Can you convert every line of the data below into a JSON list of strings, one string per line, with blank lines omitted and the pictures left out?

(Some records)
--------------------------------

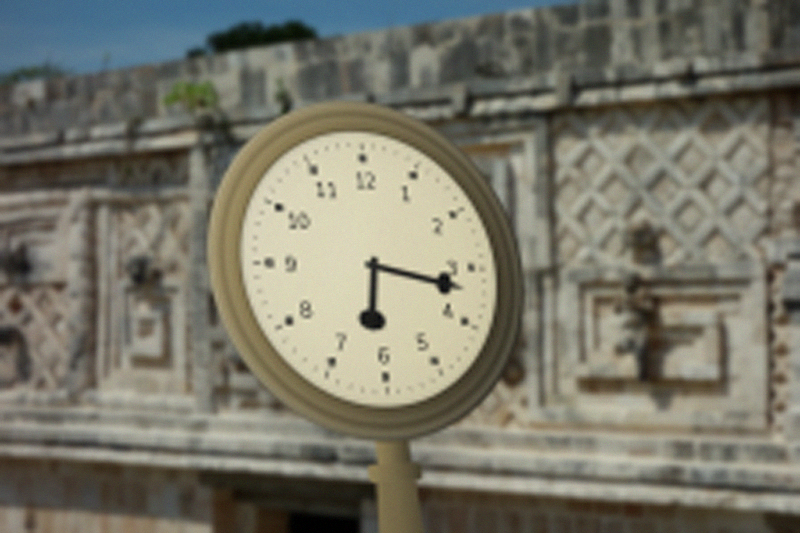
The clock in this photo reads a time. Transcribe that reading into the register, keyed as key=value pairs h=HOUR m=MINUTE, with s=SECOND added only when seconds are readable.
h=6 m=17
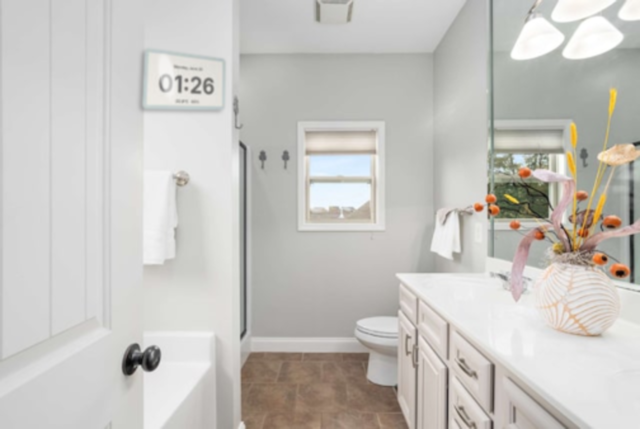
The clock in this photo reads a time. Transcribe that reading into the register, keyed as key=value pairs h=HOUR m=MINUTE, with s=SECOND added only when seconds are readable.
h=1 m=26
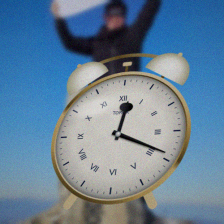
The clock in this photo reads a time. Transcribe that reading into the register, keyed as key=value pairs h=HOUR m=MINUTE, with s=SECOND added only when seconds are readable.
h=12 m=19
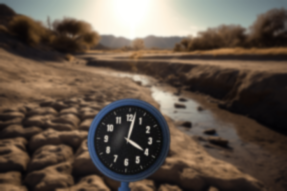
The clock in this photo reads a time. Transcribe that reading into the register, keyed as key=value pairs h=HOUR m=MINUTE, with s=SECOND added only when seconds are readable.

--------------------------------

The solution:
[
  "The clock in this photo reads a time. Transcribe that reading into the register, keyed as key=value pairs h=HOUR m=MINUTE, with s=SECOND added only when seconds are readable.",
  "h=6 m=17",
  "The clock in this photo reads a time. Transcribe that reading into the register, keyed as key=value pairs h=HOUR m=MINUTE, with s=SECOND added only when seconds are readable.",
  "h=1 m=26",
  "The clock in this photo reads a time. Transcribe that reading into the register, keyed as key=value pairs h=HOUR m=MINUTE, with s=SECOND added only when seconds are readable.",
  "h=12 m=19",
  "The clock in this photo reads a time. Transcribe that reading into the register, keyed as key=value pairs h=HOUR m=MINUTE, with s=SECOND added only when seconds are readable."
]